According to the Historia Roderici, al-Muʾtamin was dissuaded by El Cid from launching an immediate counterattack against the besiegers. El Cid sent envoys to Mundhir and the Catalan princes offering money in exchange for lifting the siege and retiring to their own territory. After these terms were rejected, El Cid marched on Almenar.

The primary motivation for bribing the besiegers was that the allied army was much larger than the forces of Zaragoza and El Cid's personal mesnada (retinue). El Cid probably expected that the Catalans, who did not stand to gain territory anyway, could be persuaded to abandon their ally for money. He may also have wished to avoid if possible having to fight fellow Christians.

==Battle and aftermath==
The two armies met just outside Almenar. The battle took place in the spring or summer of 1082. The Carmen Campi Doctoris, a poem in praise of El Cid, has a long description of El Cid arming himself for battle, but the text has been damaged and the description of the battle itself is lost.

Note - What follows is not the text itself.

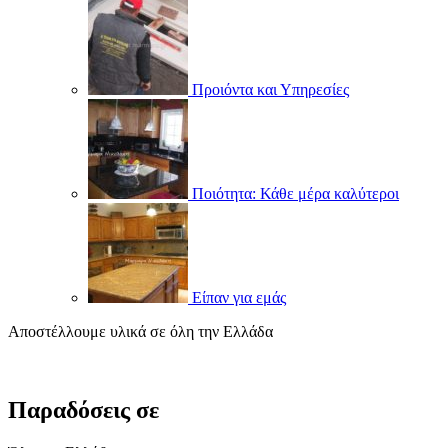
Προιόντα και Υπηρεσίες
Ποιότητα: Κάθε μέρα καλύτεροι
Είπαν για εμάς
Αποστέλλουμε υλικά σε όλη την Ελλάδα
Παραδόσεις σε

In the Carmen, Almenar is the third fight of El Cid's career, after his combat with the anonymous Navarrese champion and his conflict with García Ordóñez.

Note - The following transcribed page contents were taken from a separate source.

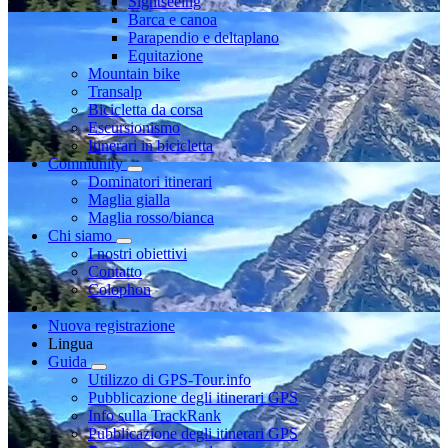
Sightseeing
Barca e canoa
Parapendio e deltaplano
Equitazione
Mountain bike
Transalp
Bicicletta da corsa
Escursionismo
Itinerari in bicicletta
Community
Dominatori itinerari
Maglia gialla
Maglia rosso/bianca
Chi siamo
I nostri obiettivi
Contatto
Colophon
Nuova registrazione
Lingua
Guida
Utilizzo di GPS-Tour.info
Pubblicazione degli itinerari GPS
Info sulla TrackRank
Pubblicazione degli itinerari GPS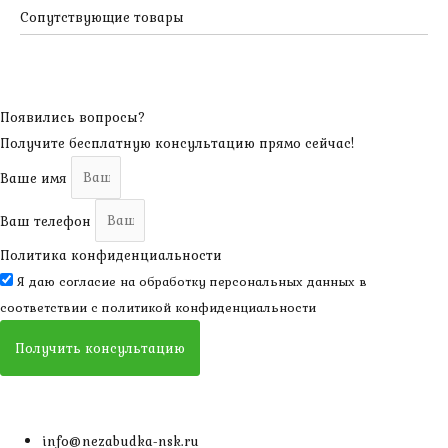
Сопутствующие товары
Появились вопросы?
Получите бесплатную консультацию прямо сейчас!
Ваше имя
Ваш телефон
Политика конфиденциальности
Я даю согласие на обработку персональных данных в
соответствии с
политикой конфиденциальности
Получить консультацию
info@nezabudka-nsk.ru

The battle began with frontal charges and quickly devolved into a rout of the besiegers. Berenguer Ramon was captured, while Mundhir fled the field. Perhaps because Mundhir and the Lleidans quickly abandoned the field, command seems to have devolved to Berenguer Ramon. According to the Historia Roderici, the number of killed and captured was enormous.

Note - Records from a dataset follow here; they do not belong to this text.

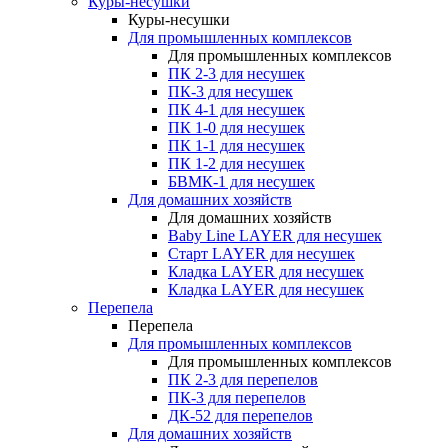
Куры-несушки
Куры-несушки
Для промышленных комплексов
Для промышленных комплексов
ПК 2-3 для несушек
ПК-3 для несушек
ПК 4-1 для несушек
ПК 1-0 для несушек
ПК 1-1 для несушек
ПК 1-2 для несушек
БВМК-1 для несушек
Для домашних хозяйств
Для домашних хозяйств
Baby Line LAYER для несушек
Старт LAYER для несушек
Кладка LAYER для несушек
Кладка LAYER для несушек
Перепела
Перепела
Для промышленных комплексов
Для промышленных комплексов
ПК 2-3 для перепелов
ПК-3 для перепелов
ДК-52 для перепелов
Для домашних хозяйств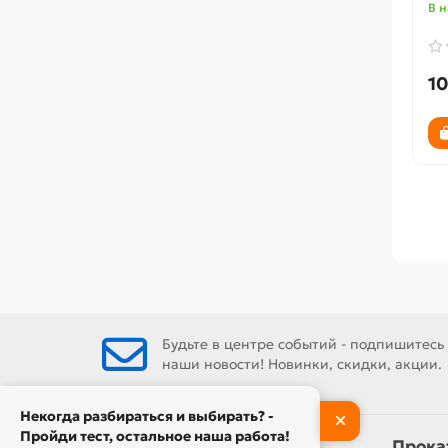
В 
1
Будьте в центре событий - подпишитесь
наши новости! Новинки, скидки, акции.
Некогда разбираться и выбирать? -
Пройди тест, остальное наша работа!
Информация
Прока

The captives were taken to al-Muʾtamin at Tamarite. They were released five days later. Although later Castilian historiography claims that al-Muʾtamin acted on the urging of El Cid, the Historia Roderici mention no such thing. It is more likely that the captives agreed to pay a large ransom or to sign a peace treaty. The victorious army was received in celebratory fashion by the population of Zaragoza. Al-Muʾtamin rewarded El Cid with gold, silver and jewels and he was regarded thereafter as second-in-command in the taifa.

The Carmen Campi Doctoris was probably written shortly after the battle by a monk of Santa Maria de Ripoll, which lay within the territory of Ramon Berenguer II. It is thus a celebration of the defeat of Berenguer Ramon II.

Almenar was conquered by the Aragonese in 1093.